[Over Strand and Field by Gustave Flaubert]@TWC D-Link bookOver Strand and Field CHAPTER III 4/11
Good old Druids! Excellent ecclesiastics! How they have been calumnied! They lived there so righteously with their families and numerous pupils, and even were amiable enough to prepare lodgings for the principals of the nation! But at last came a man imbued with the genius of ancient things and disdainful of trodden paths.
He was able to recognize the rests of a Roman camp, and, strangely enough, the rests of one of the camps of Caesar, who had had these stones upreared only to serve as support for the tents of his soldiers and prevent them from being blown away by the wind.

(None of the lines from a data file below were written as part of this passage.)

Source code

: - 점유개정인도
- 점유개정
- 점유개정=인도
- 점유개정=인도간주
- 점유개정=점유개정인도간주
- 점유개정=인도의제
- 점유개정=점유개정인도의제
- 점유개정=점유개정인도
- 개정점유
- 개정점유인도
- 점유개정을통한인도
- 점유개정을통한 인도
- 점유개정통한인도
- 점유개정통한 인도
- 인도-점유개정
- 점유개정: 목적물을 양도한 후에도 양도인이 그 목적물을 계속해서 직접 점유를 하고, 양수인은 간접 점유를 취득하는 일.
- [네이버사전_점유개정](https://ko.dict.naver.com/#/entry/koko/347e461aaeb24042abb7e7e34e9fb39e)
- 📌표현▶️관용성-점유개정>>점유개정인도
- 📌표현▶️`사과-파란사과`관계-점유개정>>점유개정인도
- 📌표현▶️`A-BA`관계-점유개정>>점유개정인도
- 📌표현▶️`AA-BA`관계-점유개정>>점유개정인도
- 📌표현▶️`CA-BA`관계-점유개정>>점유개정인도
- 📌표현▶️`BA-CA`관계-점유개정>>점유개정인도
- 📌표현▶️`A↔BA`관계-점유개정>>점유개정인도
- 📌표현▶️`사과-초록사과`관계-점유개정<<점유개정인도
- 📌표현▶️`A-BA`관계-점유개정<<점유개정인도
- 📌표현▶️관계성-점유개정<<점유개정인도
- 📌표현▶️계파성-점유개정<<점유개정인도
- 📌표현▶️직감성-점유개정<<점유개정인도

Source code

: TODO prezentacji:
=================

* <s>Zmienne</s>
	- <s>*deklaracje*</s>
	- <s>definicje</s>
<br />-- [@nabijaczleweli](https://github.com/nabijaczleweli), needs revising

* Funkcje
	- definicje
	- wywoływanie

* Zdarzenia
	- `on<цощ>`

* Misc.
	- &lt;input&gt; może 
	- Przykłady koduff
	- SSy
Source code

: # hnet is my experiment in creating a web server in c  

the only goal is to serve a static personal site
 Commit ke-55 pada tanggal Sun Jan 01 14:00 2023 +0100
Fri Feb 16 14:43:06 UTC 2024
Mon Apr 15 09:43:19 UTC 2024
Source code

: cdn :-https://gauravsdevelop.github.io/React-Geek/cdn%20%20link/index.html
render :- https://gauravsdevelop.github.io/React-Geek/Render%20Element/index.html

What gales there must have been in those days, on the coasts of Armorica! The honest writer who, to the glory of the great Julius, discovered this sublime precaution, (thus returning to Caesar that which never belonged to Caesar), was a former pupil of l'Ecole Polytechnique, an engineer, a M.de la Sauvagere.
The collection of all these data constitutes what is called _Celtic Archaeology_, the mysteries of which we shall presently disclose. A stone placed on another one is called a "dolmen," whether it be horizontal or perpendicular.
A group of upright stones covered by succeeding flat stones, and forming a series of dolmens, is a "fairy grotto," a "fairy rock," a "devil's stable," or a "giant's palace"; for, like the people who serve the same wine under different labels, the Celto-maniacs, who had almost nothing to offer, decorated the same things with various names.